RECORDED DATA
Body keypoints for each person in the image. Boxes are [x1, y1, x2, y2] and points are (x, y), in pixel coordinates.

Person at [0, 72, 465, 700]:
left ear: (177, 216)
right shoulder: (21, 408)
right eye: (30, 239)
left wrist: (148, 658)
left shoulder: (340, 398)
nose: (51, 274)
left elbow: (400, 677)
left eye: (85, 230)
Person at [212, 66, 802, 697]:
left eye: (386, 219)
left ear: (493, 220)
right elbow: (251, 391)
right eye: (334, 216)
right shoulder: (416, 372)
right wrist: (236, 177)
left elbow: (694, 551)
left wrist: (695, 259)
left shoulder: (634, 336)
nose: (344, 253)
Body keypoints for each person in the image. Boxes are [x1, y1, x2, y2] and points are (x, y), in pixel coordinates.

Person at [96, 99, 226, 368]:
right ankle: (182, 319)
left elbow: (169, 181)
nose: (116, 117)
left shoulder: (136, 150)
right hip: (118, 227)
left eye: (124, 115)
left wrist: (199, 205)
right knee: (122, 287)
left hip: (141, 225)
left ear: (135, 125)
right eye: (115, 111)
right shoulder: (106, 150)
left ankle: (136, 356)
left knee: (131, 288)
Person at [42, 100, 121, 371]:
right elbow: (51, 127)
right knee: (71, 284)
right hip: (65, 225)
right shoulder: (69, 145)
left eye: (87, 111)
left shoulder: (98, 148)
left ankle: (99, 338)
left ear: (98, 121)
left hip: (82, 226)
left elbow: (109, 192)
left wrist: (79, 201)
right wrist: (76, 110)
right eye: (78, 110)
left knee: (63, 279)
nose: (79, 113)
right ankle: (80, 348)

---

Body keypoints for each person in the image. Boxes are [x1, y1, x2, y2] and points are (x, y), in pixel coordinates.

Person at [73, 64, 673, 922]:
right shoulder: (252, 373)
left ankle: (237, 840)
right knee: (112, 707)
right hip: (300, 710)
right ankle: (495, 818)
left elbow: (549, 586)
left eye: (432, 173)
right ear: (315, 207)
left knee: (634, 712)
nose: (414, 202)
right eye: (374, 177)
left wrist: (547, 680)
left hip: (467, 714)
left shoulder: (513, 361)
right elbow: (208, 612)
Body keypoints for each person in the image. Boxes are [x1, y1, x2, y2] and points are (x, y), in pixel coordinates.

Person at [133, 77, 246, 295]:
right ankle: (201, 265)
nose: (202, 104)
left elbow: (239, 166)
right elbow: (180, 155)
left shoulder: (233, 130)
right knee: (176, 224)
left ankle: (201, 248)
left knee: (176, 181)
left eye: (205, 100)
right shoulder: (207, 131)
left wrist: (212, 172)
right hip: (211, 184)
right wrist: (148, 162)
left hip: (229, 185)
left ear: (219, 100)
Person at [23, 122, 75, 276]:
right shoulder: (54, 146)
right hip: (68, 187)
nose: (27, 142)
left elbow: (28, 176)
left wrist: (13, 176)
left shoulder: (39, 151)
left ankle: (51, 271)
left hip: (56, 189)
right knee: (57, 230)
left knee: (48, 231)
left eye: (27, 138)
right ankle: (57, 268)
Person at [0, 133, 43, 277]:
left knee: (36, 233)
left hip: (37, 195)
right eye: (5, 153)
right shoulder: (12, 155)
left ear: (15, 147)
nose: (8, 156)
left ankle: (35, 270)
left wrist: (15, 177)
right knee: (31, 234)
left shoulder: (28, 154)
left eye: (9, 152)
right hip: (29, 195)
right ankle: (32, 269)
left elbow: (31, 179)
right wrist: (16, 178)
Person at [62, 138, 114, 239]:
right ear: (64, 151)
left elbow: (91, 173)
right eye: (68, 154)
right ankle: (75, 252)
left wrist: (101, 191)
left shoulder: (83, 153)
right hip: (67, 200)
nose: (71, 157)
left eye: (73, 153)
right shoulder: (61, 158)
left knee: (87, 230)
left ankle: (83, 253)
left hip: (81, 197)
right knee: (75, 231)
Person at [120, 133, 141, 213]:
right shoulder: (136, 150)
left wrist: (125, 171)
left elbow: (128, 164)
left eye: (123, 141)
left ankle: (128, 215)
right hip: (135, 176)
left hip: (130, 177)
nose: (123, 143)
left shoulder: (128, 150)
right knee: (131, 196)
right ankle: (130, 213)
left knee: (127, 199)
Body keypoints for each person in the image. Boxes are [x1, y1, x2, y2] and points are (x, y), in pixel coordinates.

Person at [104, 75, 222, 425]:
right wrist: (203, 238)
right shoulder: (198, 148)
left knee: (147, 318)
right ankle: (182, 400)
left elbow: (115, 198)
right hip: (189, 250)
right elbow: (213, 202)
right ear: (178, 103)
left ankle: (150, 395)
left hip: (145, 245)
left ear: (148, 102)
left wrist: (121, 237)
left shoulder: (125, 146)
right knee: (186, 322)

YOUR OBJECTIVE
Precisely the lines between those holding "left wrist: (199, 205)" and "right ankle: (80, 348)", inclusive, are to be reproduced from the listing above, with nothing added.

RESULT FOR THIS EXERCISE
left wrist: (199, 205)
right knee: (122, 287)
left hip: (141, 225)
left ear: (135, 125)
right eye: (115, 111)
right shoulder: (106, 150)
left ankle: (136, 356)
left knee: (131, 288)
Person at [42, 100, 121, 371]:
right elbow: (51, 127)
right knee: (71, 284)
right hip: (65, 225)
right shoulder: (69, 145)
left eye: (87, 111)
left shoulder: (98, 148)
left ankle: (99, 338)
left ear: (98, 121)
left hip: (82, 226)
left elbow: (109, 192)
left wrist: (79, 201)
right wrist: (76, 110)
right eye: (78, 110)
left knee: (63, 279)
nose: (79, 113)
right ankle: (80, 348)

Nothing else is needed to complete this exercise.